PROBLEM TO SOLVE: Could you reproduce every line of text in the records below word for word, leaving the pictures out of your answer?

(Dataset entries)
########################################

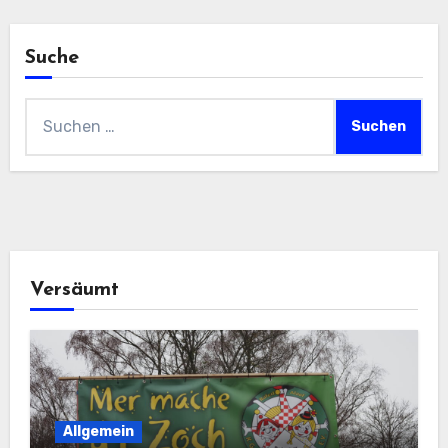
Suche
Suchen
nach:
Versäumt
Allgemein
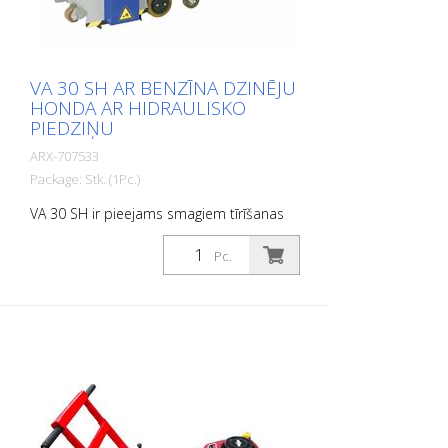
žalūzijas vai pēc jūsu izvēles
VA 30 SH AR BENZĪNA DZINĒJU
HONDA AR HIDRAULISKO
PIEDZIŅU
ARX-707533
Package: Stk. (1Pc.)
VA 30 SH ir pieejams smagiem tīrīšanas
un raupjas tīrīšanas darbiem. Pateicoties
hidrauliskajai padevei, mašīna ir
Pc.
manevrējama un viegli vadāma. To
izmanto visur, kur liela apjoma betona
atjaunošana, betona vircas, netīrumu
garozas vai plastmasas pārklājumu
noņemšana ir ikdienas darba sastāvdaļa.
Tas ir noderīgs arī norobežošanas darbos
un gumijas virsmu noņemšanā lidostās.
Katram pielietojumam ir pieejami
piemēroti asmeņi. VA 30 SH ir aprīkots ar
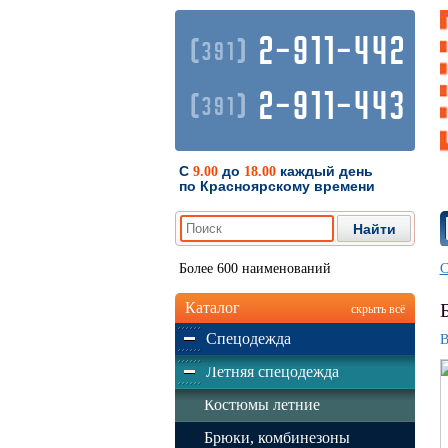
2-911-442
(
)
391
2-911-443
(
)
391
С
до
каждый день
9.00
18.00
по Красноярскому времени
Более 600 наименований
С
Каталог
скрыть всё
Спецодежда
В
Летняя спецодежда
Костюмы летние
Брюки, комбинезоны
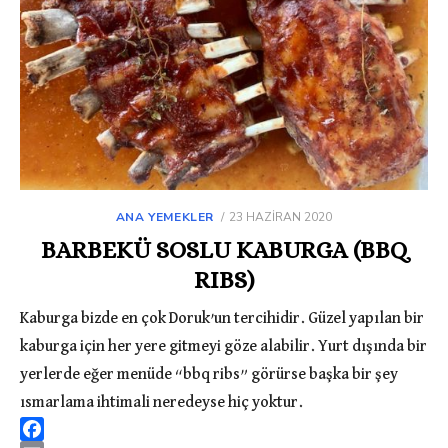
ANA YEMEKLER
POSTED
23 HAZIRAN 2020
ON
BARBEKÜ SOSLU KABURGA (BBQ
RIBS)
Kaburga bizde en çok Doruk’un tercihidir. Güzel yapılan bir
kaburga için her yere gitmeyi göze alabilir. Yurt dışında bir
yerlerde eğer menüde “bbq ribs” görürse başka bir şey
ısmarlama ihtimali neredeyse hiç yoktur.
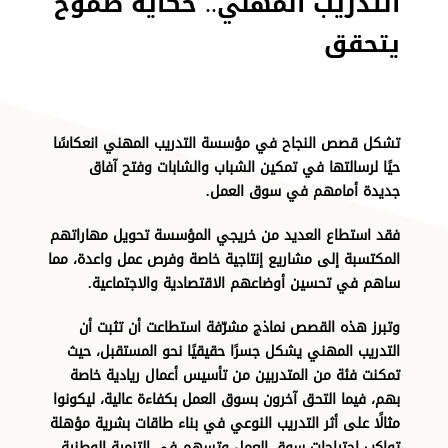
التدريب المهني.. حكاية طموح
يتحقق​​​​​​​
تشكل قصص النجاح في مؤسسة التدريب المهني انعكاسًا
حيًا لرسالتها في تمكين الشباب والشابات وفتح آفاق
جديدة أمامهم في سوق العمل.
فقد استطاع العديد من خريجي المؤسسة تحويل مهاراتهم
المكتسبة إلى مشاريع إنتاجية خاصة وفرص عمل واعدة، مما
ساهم في تحسين أوضاعهم الاقتصادية والاجتماعية.
وتبرز هذه القصص نماذج مشرّفة استطاعت أن تثبت أن
التدريب المهني يشكل جسرًا حقيقيًا نحو المستقبل، حيث
تمكنت فئة من المتدربين من تأسيس أعمال ريادية خاصة
بهم، فيما التحق آخرون بسوق العمل بكفاءة عالية، ليكونوا
مثالًا على أثر التدريب النوعي في بناء طاقات بشرية مؤهلة
تواكب احتياجات سوق العمل وتسهم في التنمية الوطنية.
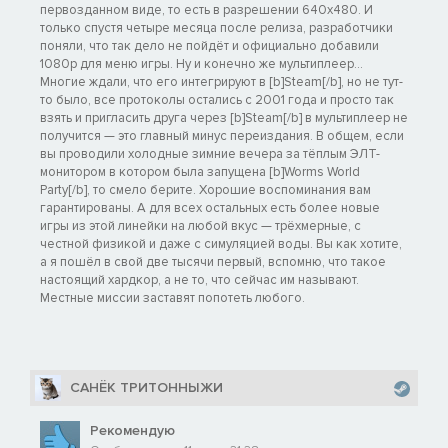
первозданном виде, то есть в разрешении 640х480. И
только спустя четыре месяца после релиза, разработчики
поняли, что так дело не пойдёт и официально добавили
1080p для меню игры. Ну и конечно же мультиплеер...
Многие ждали, что его интегрируют в [b]Steam[/b], но не тут-
то было, все протоколы остались с 2001 года и просто так
взять и пригласить друга через [b]Steam[/b] в мультиплеер не
получится — это главный минус переиздания. В общем, если
вы проводили холодные зимние вечера за тёплым ЭЛТ-
монитором в котором была запущена [b]Worms World
Party[/b], то смело берите. Хорошие воспоминания вам
гарантированы. А для всех остальных есть более новые
игры из этой линейки на любой вкус — трёхмерные, с
честной физикой и даже с симуляцией воды. Вы как хотите,
а я пошёл в свой две тысячи первый, вспомню, что такое
настоящий хардкор, а не то, что сейчас им называют.
Местные миссии заставят попотеть любого.
САНЁК ТРИТОННЫЖИ
Рекомендую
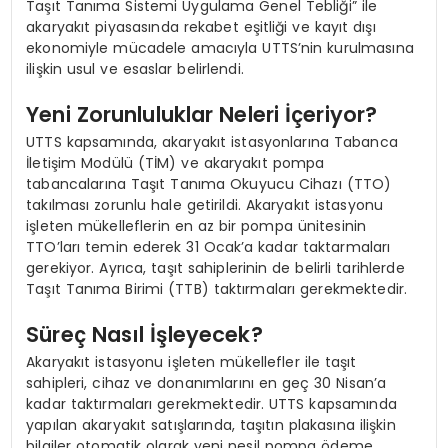
Taşıt Tanıma Sistemi Uygulama Genel Tebliği” ile
akaryakıt piyasasında rekabet eşitliği ve kayıt dışı
ekonomiyle mücadele amacıyla UTTS’nin kurulmasına
ilişkin usul ve esaslar belirlendi.
Yeni Zorunluluklar Neleri İçeriyor?
UTTS kapsamında, akaryakıt istasyonlarına Tabanca
İletişim Modülü (TİM) ve akaryakıt pompa
tabancalarına Taşıt Tanıma Okuyucu Cihazı (TTO)
takılması zorunlu hale getirildi. Akaryakıt istasyonu
işleten mükelleflerin en az bir pompa ünitesinin
TTO’ları temin ederek 31 Ocak’a kadar taktarmaları
gerekiyor. Ayrıca, taşıt sahiplerinin de belirli tarihlerde
Taşıt Tanıma Birimi (TTB) taktırmaları gerekmektedir.
Süreç Nasıl İşleyecek?
Akaryakıt istasyonu işleten mükellefler ile taşıt
sahipleri, cihaz ve donanımlarını en geç 30 Nisan’a
kadar taktırmaları gerekmektedir. UTTS kapsamında
yapılan akaryakıt satışlarında, taşıtın plakasına ilişkin
bilgiler otomatik olarak yeni nesil pompa ödeme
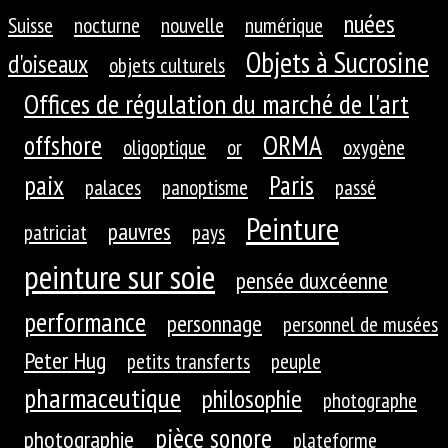
nuées
Suisse
nocturne
nouvelle
numérique
Objets à Sucrosine
d'oiseaux
objets culturels
Offices de régulation du marché de l'art
ORMA
offshore
oligoptique
or
oxygène
paix
Paris
palaces
panoptisme
passé
Peinture
pauvres
patriciat
pays
peinture sur soie
pensée duxcéenne
performance
personnage
personnel de musées
Peter Hug
petits transferts
peuple
pharmaceutique
philosophie
photographe
pièce sonore
photographie
plateforme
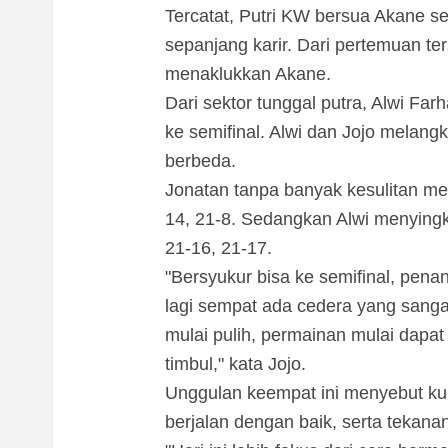
Tercatat, Putri KW bersua Akane s
sepanjang karir. Dari pertemuan te
menaklukkan Akane.
Dari sektor tunggal putra, Alwi Far
ke semifinal. Alwi dan Jojo melang
berbeda.
Jonatan tanpa banyak kesulitan m
14, 21-8. Sedangkan Alwi menyingk
21-16, 21-17.
"Bersyukur bisa ke semifinal, pena
lagi sempat ada cedera yang sanga
mulai pulih, permainan mulai dapa
timbul," kata Jojo.
Unggulan keempat ini menyebut ku
berjalan dengan baik, serta tekan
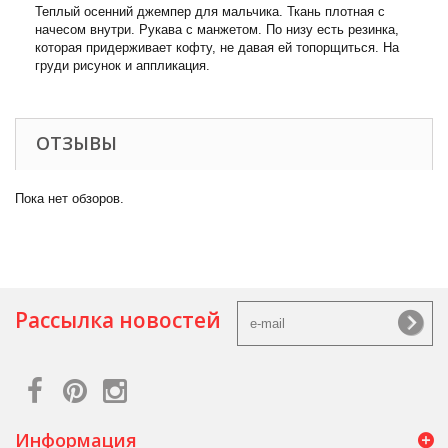
Теплый осенний джемпер для мальчика. Ткань плотная с
начесом внутри. Рукава с манжетом. По низу есть резинка,
которая придерживает кофту, не давая ей топорщиться. На
груди рисунок и аппликация.
ОТЗЫВЫ
Пока нет обзоров.
Рассылка новостей
Информация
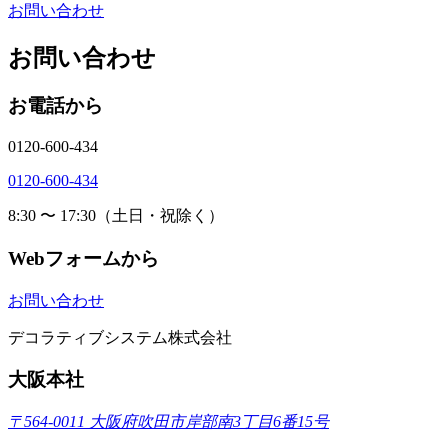
お問い合わせ
お問い合わせ
お電話から
0120-600-434
0120-600-434
8:30 〜 17:30（土日・祝除く）
Webフォームから
お問い合わせ
デコラティブシステム株式会社
大阪本社
〒564-0011 大阪府吹田市岸部南3丁目6番15号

########################################

RESPONSE:
Suche
Suchen
nach:
Versäumt
Allgemein
žalūzijas vai pēc jūsu izvēles
VA 30 SH AR BENZĪNA DZINĒJU
HONDA AR HIDRAULISKO
PIEDZIŅU
ARX-707533
Package: Stk. (1Pc.)
VA 30 SH ir pieejams smagiem tīrīšanas
un raupjas tīrīšanas darbiem. Pateicoties
hidrauliskajai padevei, mašīna ir
Pc.
manevrējama un viegli vadāma. To
izmanto visur, kur liela apjoma betona
atjaunošana, betona vircas, netīrumu
garozas vai plastmasas pārklājumu
noņemšana ir ikdienas darba sastāvdaļa.
Tas ir noderīgs arī norobežošanas darbos
un gumijas virsmu noņemšanā lidostās.
Katram pielietojumam ir pieejami
piemēroti asmeņi. VA 30 SH ir aprīkots ar
2-911-442
(
)
391
2-911-443
(
)
391
С
до
каждый день
9.00
18.00
по Красноярскому времени
Более 600 наименований
С
Каталог
скрыть всё
Спецодежда
В
Летняя спецодежда
Костюмы летние
Брюки, комбинезоны
ANA YEMEKLER
POSTED
23 HAZIRAN 2020
ON
BARBEKÜ SOSLU KABURGA (BBQ
RIBS)
Kaburga bizde en çok Doruk’un tercihidir. Güzel yapılan bir
kaburga için her yere gitmeyi göze alabilir. Yurt dışında bir
yerlerde eğer menüde “bbq ribs” görürse başka bir şey
ısmarlama ihtimali neredeyse hiç yoktur.
التدريب المهني.. حكاية طموح
يتحقق​​​​​​​
تشكل قصص النجاح في مؤسسة التدريب المهني انعكاسًا
حيًا لرسالتها في تمكين الشباب والشابات وفتح آفاق
جديدة أمامهم في سوق العمل.
فقد استطاع العديد من خريجي المؤسسة تحويل مهاراتهم
المكتسبة إلى مشاريع إنتاجية خاصة وفرص عمل واعدة، مما
ساهم في تحسين أوضاعهم الاقتصادية والاجتماعية.
وتبرز هذه القصص نماذج مشرّفة استطاعت أن تثبت أن
التدريب المهني يشكل جسرًا حقيقيًا نحو المستقبل، حيث
تمكنت فئة من المتدربين من تأسيس أعمال ريادية خاصة
بهم، فيما التحق آخرون بسوق العمل بكفاءة عالية، ليكونوا
مثالًا على أثر التدريب النوعي في بناء طاقات بشرية مؤهلة
تواكب احتياجات سوق العمل وتسهم في التنمية الوطنية.
первозданном виде, то есть в разрешении 640х480. И
только спустя четыре месяца после релиза, разработчики
поняли, что так дело не пойдёт и официально добавили
1080p для меню игры. Ну и конечно же мультиплеер...
Многие ждали, что его интегрируют в [b]Steam[/b], но не тут-
то было, все протоколы остались с 2001 года и просто так
взять и пригласить друга через [b]Steam[/b] в мультиплеер не
получится — это главный минус переиздания. В общем, если
вы проводили холодные зимние вечера за тёплым ЭЛТ-
монитором в котором была запущена [b]Worms World
Party[/b], то смело берите. Хорошие воспоминания вам
гарантированы. А для всех остальных есть более новые
игры из этой линейки на любой вкус — трёхмерные, с
честной физикой и даже с симуляцией воды. Вы как хотите,
а я пошёл в свой две тысячи первый, вспомню, что такое
настоящий хардкор, а не то, что сейчас им называют.
Местные миссии заставят попотеть любого.
САНЁК ТРИТОННЫЖИ
Рекомендую
Taşıt Tanıma Sistemi Uygulama Genel Tebliği” ile
akaryakıt piyasasında rekabet eşitliği ve kayıt dışı
ekonomiyle mücadele amacıyla UTTS’nin kurulmasına
ilişkin usul ve esaslar belirlendi.
Yeni Zorunluluklar Neleri İçeriyor?
UTTS kapsamında, akaryakıt istasyonlarına Tabanca
İletişim Modülü (TİM) ve akaryakıt pompa
tabancalarına Taşıt Tanıma Okuyucu Cihazı (TTO)
takılması zorunlu hale getirildi. Akaryakıt istasyonu
işleten mükelleflerin en az bir pompa ünitesinin
TTO’ları temin ederek 31 Ocak’a kadar taktarmaları
gerekiyor. Ayrıca, taşıt sahiplerinin de belirli tarihlerde
Taşıt Tanıma Birimi (TTB) taktırmaları gerekmektedir.
Süreç Nasıl İşleyecek?
Akaryakıt istasyonu işleten mükellefler ile taşıt
sahipleri, cihaz ve donanımlarını en geç 30 Nisan’a
kadar taktırmaları gerekmektedir. UTTS kapsamında
yapılan akaryakıt satışlarında, taşıtın plakasına ilişkin
bilgiler otomatik olarak yeni nesil pompa ödeme
nuées
Suisse
nocturne
nouvelle
numérique
Objets à Sucrosine
d'oiseaux
objets culturels
Offices de régulation du marché de l'art
ORMA
offshore
oligoptique
or
oxygène
paix
Paris
palaces
panoptisme
passé
Peinture
pauvres
patriciat
pays
peinture sur soie
pensée duxcéenne
performance
personnage
personnel de musées
Peter Hug
petits transferts
peuple
pharmaceutique
philosophie
photographe
pièce sonore
photographie
plateforme
Tercatat, Putri KW bersua Akane s
sepanjang karir. Dari pertemuan te
menaklukkan Akane.
Dari sektor tunggal putra, Alwi Far
ke semifinal. Alwi dan Jojo melang
berbeda.
Jonatan tanpa banyak kesulitan m
14, 21-8. Sedangkan Alwi menyingk
21-16, 21-17.
"Bersyukur bisa ke semifinal, pena
lagi sempat ada cedera yang sanga
mulai pulih, permainan mulai dapa
timbul," kata Jojo.
Unggulan keempat ini menyebut ku
berjalan dengan baik, serta tekan
Теплый осенний джемпер для мальчика. Ткань плотная с
начесом внутри. Рукава с манжетом. По низу есть резинка,
которая придерживает кофту, не давая ей топорщиться. На
груди рисунок и аппликация.
ОТЗЫВЫ
Пока нет обзоров.
Рассылка новостей
Информация
お問い合わせ
お問い合わせ
お電話から
0120-600-434
0120-600-434
8:30 〜 17:30（土日・祝除く）
Webフォームから
お問い合わせ
デコラティブシステム株式会社
大阪本社
〒564-0011 大阪府吹田市岸部南3丁目6番15号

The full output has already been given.